Search code examples
php.htaccess

PHP prevent image scrape


I have a project that serves many images. That project also have an API that serves not only but the image links.

I would like to have a way to successfuly avoid the scraping of my images. I don't mind users could download each image individually but would not like that someone could scrape all images at the same time to avoid high bandwith usage.

I though using htaccess to deny direct access to image folders. Also, thought to use in PHP (in website) to use a dynamic link to show the image (for example loadimage.php?id=XXXXX) so my users doesn't know the full image link.

How could I do it in API (and even in website) to prevent scraping? I though something like a token and each request will generate a new "image id", but or I'm missing something or can't figure it out how to make it work.

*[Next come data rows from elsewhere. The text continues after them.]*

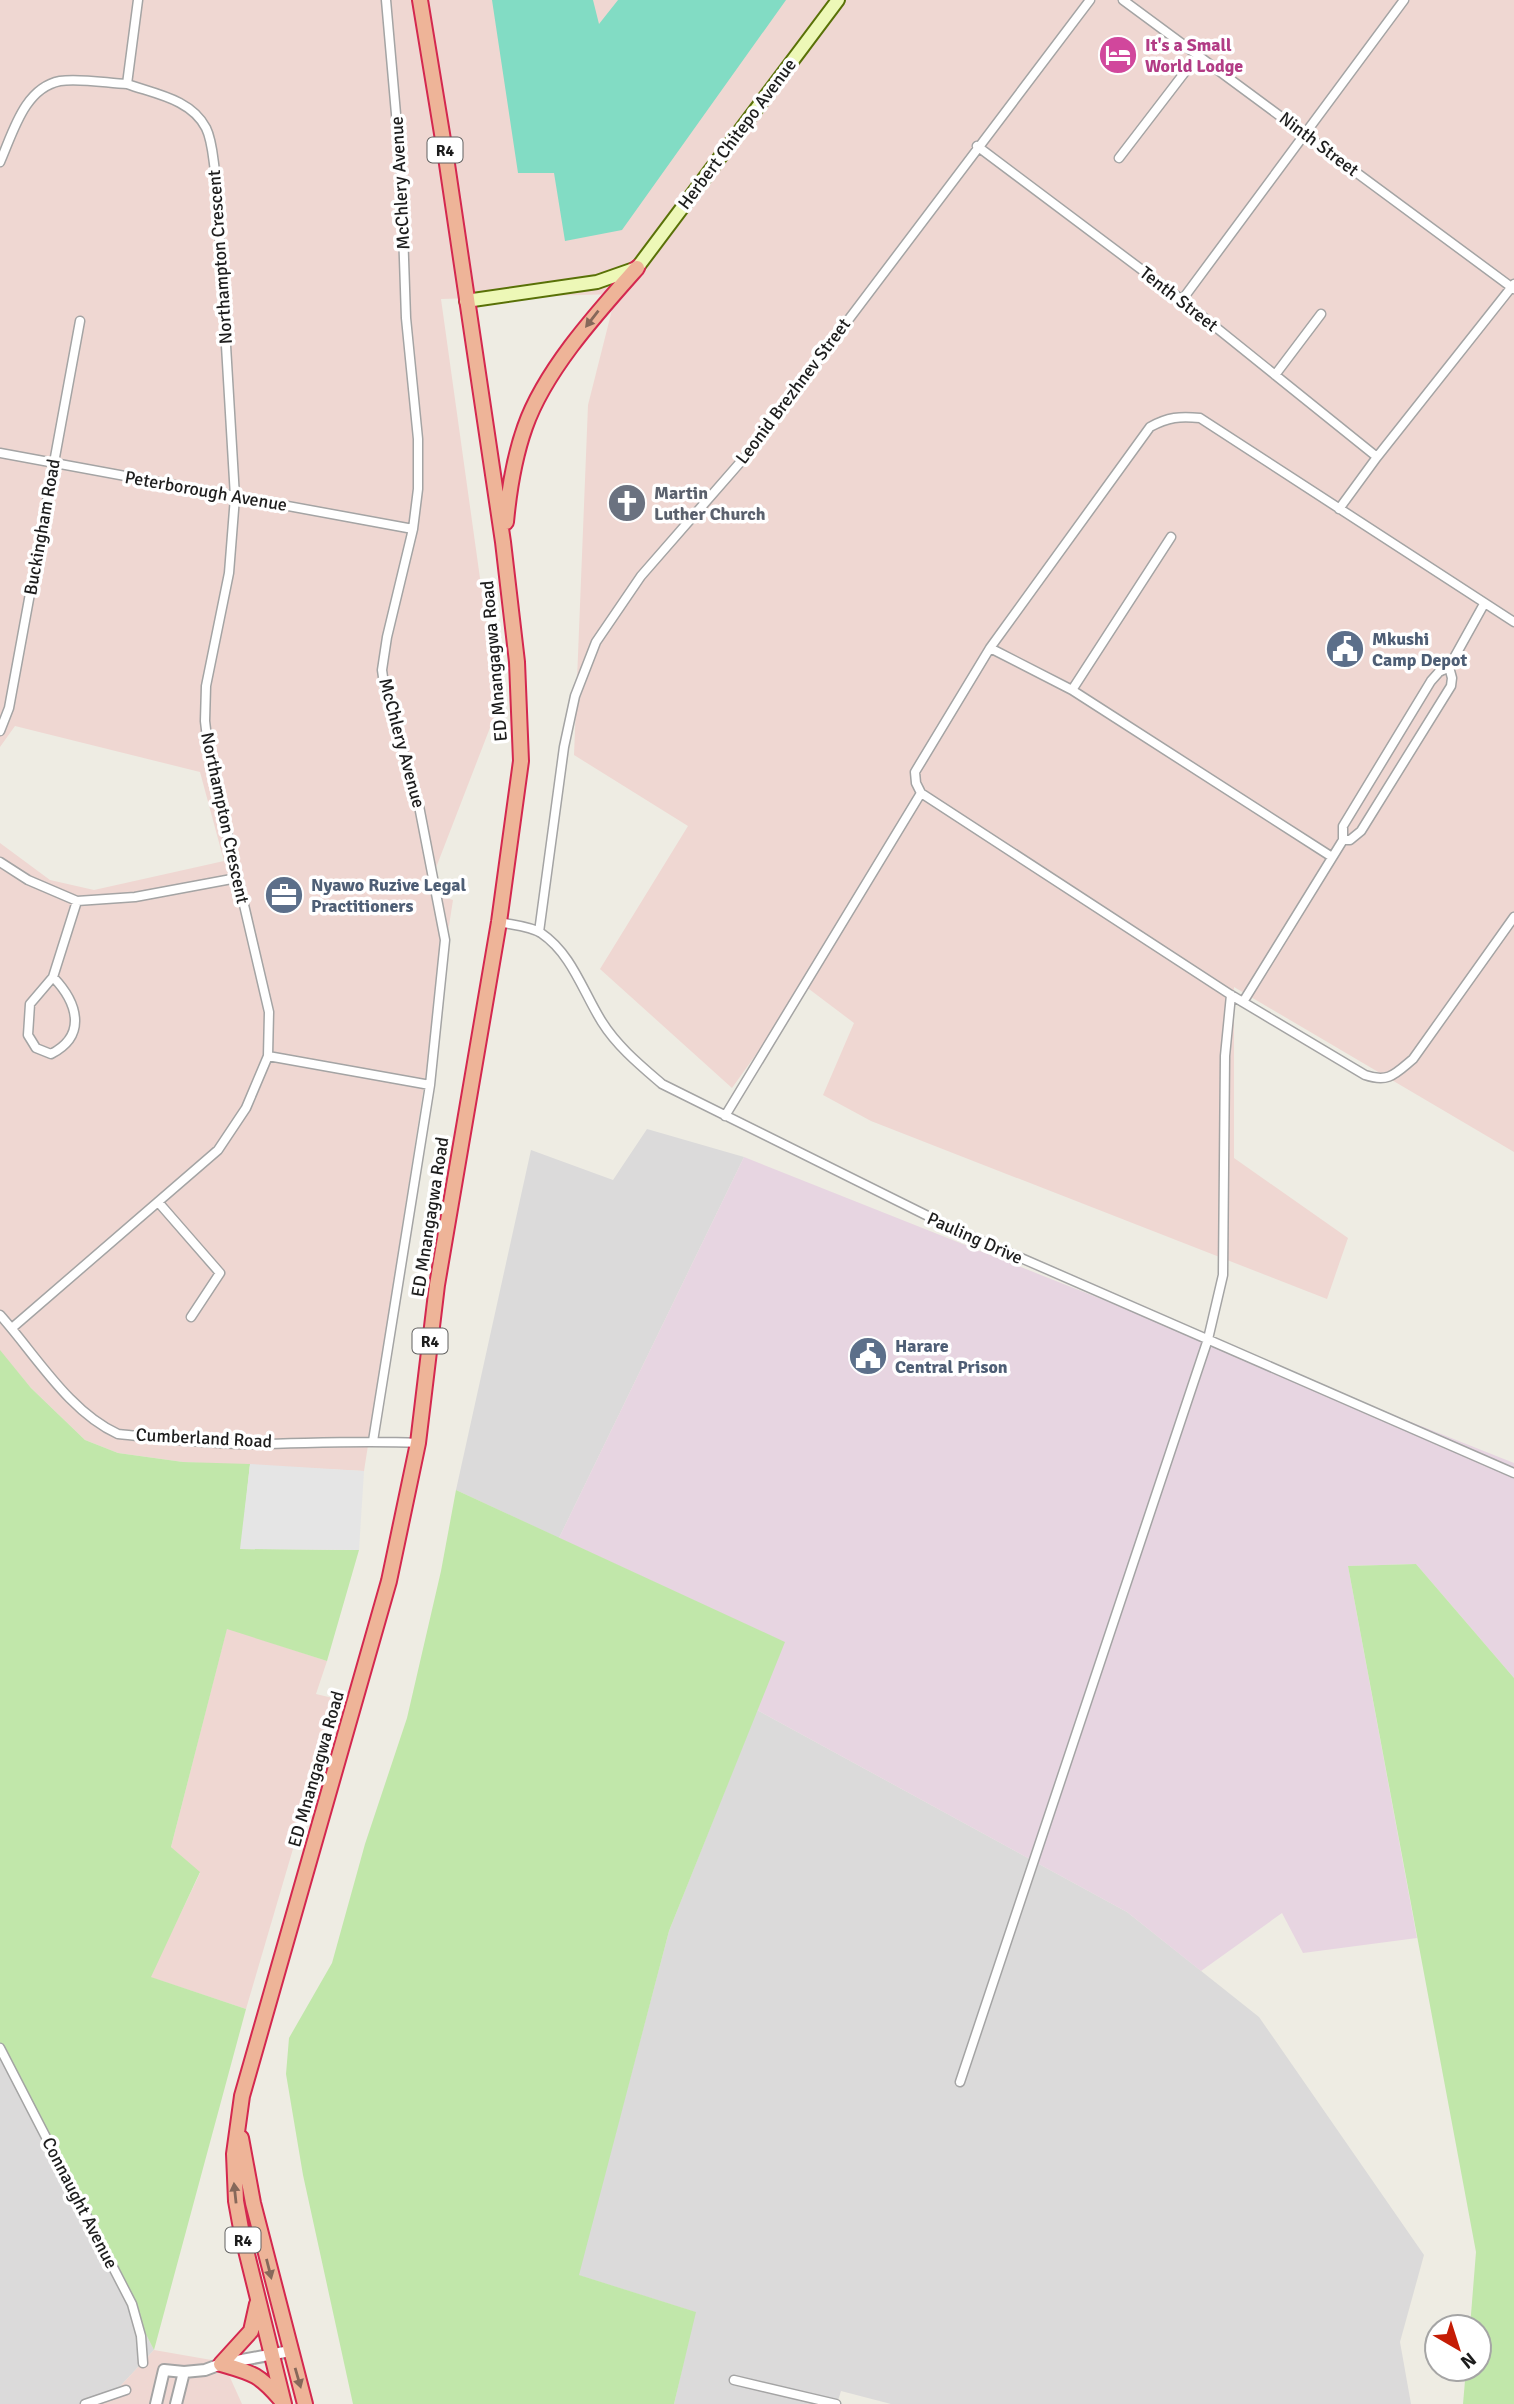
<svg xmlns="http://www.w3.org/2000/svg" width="1514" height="2404" font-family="Signika,sans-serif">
<rect width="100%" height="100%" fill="#eeece3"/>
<path fill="#dbdada" d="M647,1129L744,1157L559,1538L456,1490L531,1150L613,1180Z
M757,1710L1127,1912L1259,2017L1424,2255L1400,2342L1411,2404H891L841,2391L837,2404H674L695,2312L578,2275L669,1931Z
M0,2046L154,2350L112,2395L89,2404H0Z"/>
<path fill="#efd7d2" d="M0,0H1514V1152L1234,987V1158L1348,1238L1327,1299L871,1121L823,1095L854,1023L805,986L732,1088L600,969L688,826L574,755L588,405L616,294L441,299L498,707L427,891L453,900L364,1471L183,1462L118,1453L85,1440L31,1388L0,1351V843L50,880L94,890L224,861L200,772L15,726L0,747Z
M227,1628L327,1661L316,1694L337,1699L246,2009L150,1977L200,1873L171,1847Z
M154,2350L223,2362L242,2404H89L112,2395Z"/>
<path fill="#e7d5e1" d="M744,1157L1514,1463V1678L1416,1564L1348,1566L1417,1938L1303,1953L1282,1913L1201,1971L1127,1912L757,1710L784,1642L559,1538Z"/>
<path fill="#c1e7aa" d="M0,1350L31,1388L85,1440L118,1453L183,1462L250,1464L241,1549L359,1550L327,1661L227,1629L171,1847L200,1872L151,1977L246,2009L154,2350L0,2046Z
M456,1490L785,1642L669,1931L579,2275L696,2312L674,2404H353L303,2175L286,2074L289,2038L332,1963L365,1844L407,1718L441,1571Z
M1416,1564L1514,1678V2404H1463L1466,2369H1479V2327H1470L1476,2252L1348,1566Z"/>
<path fill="#82dcc4" d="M492,0H593L599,24L618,0H786L622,230L565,241L554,173H518Z"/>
<path fill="#e5e5e5" d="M250,1464L364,1471L359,1550L240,1549Z"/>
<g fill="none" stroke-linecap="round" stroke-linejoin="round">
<g stroke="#a4a4a4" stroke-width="11">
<path id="minor" d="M1123,0L1514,289
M977,146L1182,300L1377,457
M1119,158L1198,55
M0,162C13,133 24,88 60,81C79,78 107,83 127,84L138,0
M1182,300L1404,0
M1275,375L1321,314
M0,453L413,529
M1339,509L1377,457L1514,284
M990,648L1072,690L1332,857
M1072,690L1171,537
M0,731L9,708L80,321
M921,793L1231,995L1365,1075C1389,1083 1395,1074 1413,1059L1514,917
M1343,840H1350L1361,831L1451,686L1452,678L1449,667
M0,862L28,880L77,901L135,897L237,878
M499,922C512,925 530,926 541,933C572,954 583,992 602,1022C617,1046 640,1065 662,1084L950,1227L1514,1473
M539,932L564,747L575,696L596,642L641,576L744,458L1090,0
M53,977C77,1002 88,1035 51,1054L36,1048L28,1035L30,1004L53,977L77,901
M1243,1002L1343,840V826L1431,681L1439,672L1449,667L1484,604
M268,1056L430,1085
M725,1116L921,793L916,783L915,772L990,648L1150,427C1168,417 1180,416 1200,418L1514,622
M159,1203L220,1273L191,1317
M0,1315C35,1354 69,1412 118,1434C159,1438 200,1443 241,1444C300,1444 358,1440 418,1443
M12,1328L218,1150L246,1108L268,1056L269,1012L209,755L205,721L206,686L229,573L235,497L216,177C213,162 213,142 206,128C191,99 155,94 127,84
M373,1441L430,1085L445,940L419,806L385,691L382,670L387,637L413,529L418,489V439L406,318L401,171L386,0
M0,2048L132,2304L141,2336L143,2363
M960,2082L1208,1339L1223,1275L1225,1056L1231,995
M734,2380L836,2404
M85,2404L126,2390"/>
</g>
<g stroke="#a4a4a4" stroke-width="14">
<path id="tertiary" d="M156,2404L164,2370L184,2372L205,2370L221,2364L290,2351
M176,2404L184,2372"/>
</g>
<g stroke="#597107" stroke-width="16">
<path id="secondary" d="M466,301L597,282L637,268L838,0"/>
</g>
<g stroke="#d4284f" stroke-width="18">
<path id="trunk" d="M506,522C509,490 514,458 525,427C545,370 597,313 637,268
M241,2138L253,2203L305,2404
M257,2304L251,2331L221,2364C252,2373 259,2374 281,2400
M284,2404L242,2234L236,2201L234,2154L242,2096L389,1581L418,1443L437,1285L499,922L521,761L517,662L503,542L447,164L420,0"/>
</g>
<use href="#minor" stroke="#fff" stroke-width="8"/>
<use href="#tertiary" stroke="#fff" stroke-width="10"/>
<use href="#secondary" stroke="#edf8b7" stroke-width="12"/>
<use href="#trunk" stroke="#eeb498" stroke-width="14"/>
</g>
<defs><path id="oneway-solid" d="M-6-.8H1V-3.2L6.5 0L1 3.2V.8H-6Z" transform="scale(1.75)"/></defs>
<g fill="#86685a">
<use href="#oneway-solid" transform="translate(592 319) rotate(128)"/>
<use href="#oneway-solid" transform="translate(235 2193) rotate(-96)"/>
<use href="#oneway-solid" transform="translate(269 2269) rotate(76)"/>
<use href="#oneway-solid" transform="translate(298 2378) rotate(74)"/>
</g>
<defs>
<g id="hotel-disc" transform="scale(2.0125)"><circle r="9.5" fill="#d1479c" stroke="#fff"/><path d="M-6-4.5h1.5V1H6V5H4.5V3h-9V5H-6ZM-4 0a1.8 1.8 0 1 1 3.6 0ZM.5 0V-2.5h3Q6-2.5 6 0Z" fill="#fff"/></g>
<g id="church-disc" transform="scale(2.0125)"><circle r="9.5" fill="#6b7280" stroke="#fff"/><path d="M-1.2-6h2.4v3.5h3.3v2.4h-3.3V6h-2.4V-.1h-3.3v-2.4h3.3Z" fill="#fff"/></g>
<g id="civic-disc" transform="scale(2.0125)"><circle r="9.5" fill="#5c6f8a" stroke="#fff"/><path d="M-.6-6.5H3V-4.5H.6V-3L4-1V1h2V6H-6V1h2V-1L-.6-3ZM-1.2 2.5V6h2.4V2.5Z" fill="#fff"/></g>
<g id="office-disc" transform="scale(2.0125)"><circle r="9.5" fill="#5c6f8a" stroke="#fff"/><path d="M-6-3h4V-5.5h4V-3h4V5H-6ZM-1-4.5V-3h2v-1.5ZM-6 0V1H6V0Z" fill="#fff"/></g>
</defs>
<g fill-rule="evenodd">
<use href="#hotel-disc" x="1118" y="55"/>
<use href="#church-disc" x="627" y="503"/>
<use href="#civic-disc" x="1345" y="649"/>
<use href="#office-disc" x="284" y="895"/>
<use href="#civic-disc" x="868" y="1356"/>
</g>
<g text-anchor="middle" stroke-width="7" stroke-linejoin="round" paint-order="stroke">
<g fill="#fff" stroke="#616161" stroke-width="2">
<rect x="427.5" y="137.5" width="35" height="25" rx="5"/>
<rect x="412.5" y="1328.5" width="35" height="25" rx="5"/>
<rect x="225.5" y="2227.5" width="35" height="25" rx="5"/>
</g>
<g font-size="16" font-weight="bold" fill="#1d1d1d">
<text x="445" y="156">R4</text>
<text x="430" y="1347">R4</text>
<text x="243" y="2246">R4</text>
</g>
<g font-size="18" font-weight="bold" fill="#b23c85" stroke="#fff" text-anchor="start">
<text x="1145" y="51">It's a Small<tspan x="1145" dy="21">World Lodge</tspan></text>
</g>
<g font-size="18" fill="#1d1d1d" stroke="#fff">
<text transform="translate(737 134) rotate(-53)" y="6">Herbert Chitepo Avenue</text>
<text transform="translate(1319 144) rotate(37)" y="6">Ninth Street</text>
<text transform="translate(400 183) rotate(-93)" y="6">McChlery Avenue</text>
<text transform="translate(220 257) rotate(-94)" y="6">Northampton Crescent</text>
<text transform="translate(1179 299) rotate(38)" y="6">Tenth Street</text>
<text transform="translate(793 391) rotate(-53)" y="6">Leonid Brezhnev Street</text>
<text transform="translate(206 491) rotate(10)" y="6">Peterborough Avenue</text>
<text transform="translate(42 527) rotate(-80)" y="6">Buckingham Road</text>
<text transform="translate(494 661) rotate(-95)" y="6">ED Mnangagwa Road</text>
<text transform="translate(402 743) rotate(75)" y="6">McChlery Avenue</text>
<text transform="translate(225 818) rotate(78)" y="6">Northampton Crescent</text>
<text transform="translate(430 1217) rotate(-81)" y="6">ED Mnangagwa Road</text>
<text transform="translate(975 1238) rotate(24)" y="6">Pauling Drive</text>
<text transform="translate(204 1438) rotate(3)" y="6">Cumberland Road</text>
<text transform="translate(316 1769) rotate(-74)" y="6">ED Mnangagwa Road</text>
<text transform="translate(80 2203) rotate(63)" y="6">Connaught Avenue</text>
</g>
<g font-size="18" font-weight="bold" fill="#5b616d" stroke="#fff" text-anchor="start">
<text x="654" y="499">Martin<tspan x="654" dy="21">Luther Church</tspan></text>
</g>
<g font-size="18" font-weight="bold" fill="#4e5e75" stroke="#fff" text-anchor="start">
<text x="1372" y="645">Mkushi<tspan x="1372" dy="21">Camp Depot</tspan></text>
<text x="311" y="891">Nyawo Ruzive Legal<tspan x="311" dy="21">Practitioners</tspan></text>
<text x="895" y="1352">Harare<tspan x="895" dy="21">Central Prison</tspan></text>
</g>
</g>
<g transform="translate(1458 2348) rotate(141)"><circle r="33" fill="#ffffff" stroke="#a5a5a5" stroke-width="2"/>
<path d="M0-5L12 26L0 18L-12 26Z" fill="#c51c05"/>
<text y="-10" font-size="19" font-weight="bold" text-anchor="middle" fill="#1d1d1d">N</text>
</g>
</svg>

I know it will be impossible to have a 100% valid method to do it, but any suggestions in how to difficult it would be appreciated.

Thanks.


Solution

  • You're looking for a rate limit policy. It involves tracking how many times the images are being requested (or the number of bytes being exchanged), and issuing a (typically) 429 Too Many Requests response when a threshold is exceeded.

    Nginx has some pretty good built-in tools for rate limiting. You mention .htaccess which implies Apache, for which there is also a rate limiting module.

    You could do this with or without PHP. You could identify a URL pattern that you want rate limited, and apply the rate limit policy to that URL pattern (could be a PHP script or just a directory somewhere).

    For Apache:

    <Location ".../path/to/script.php">
        SetOutputFilter RATE_LIMIT
        SetEnv rate-limit 400 
        SetEnv rate-initial-burst 512
    </Location>
    

    Or, you could write code in your PHP that writes accesses to a database, and enforces a limit based on how many accesses in a given window period.

    I would not generally recommend writing your own when there are such good tools available supported in the web server itself. One exception would be if you use several web servers in a cluster, which cannot easily synchronize rate limiting thresholds and counts across the server.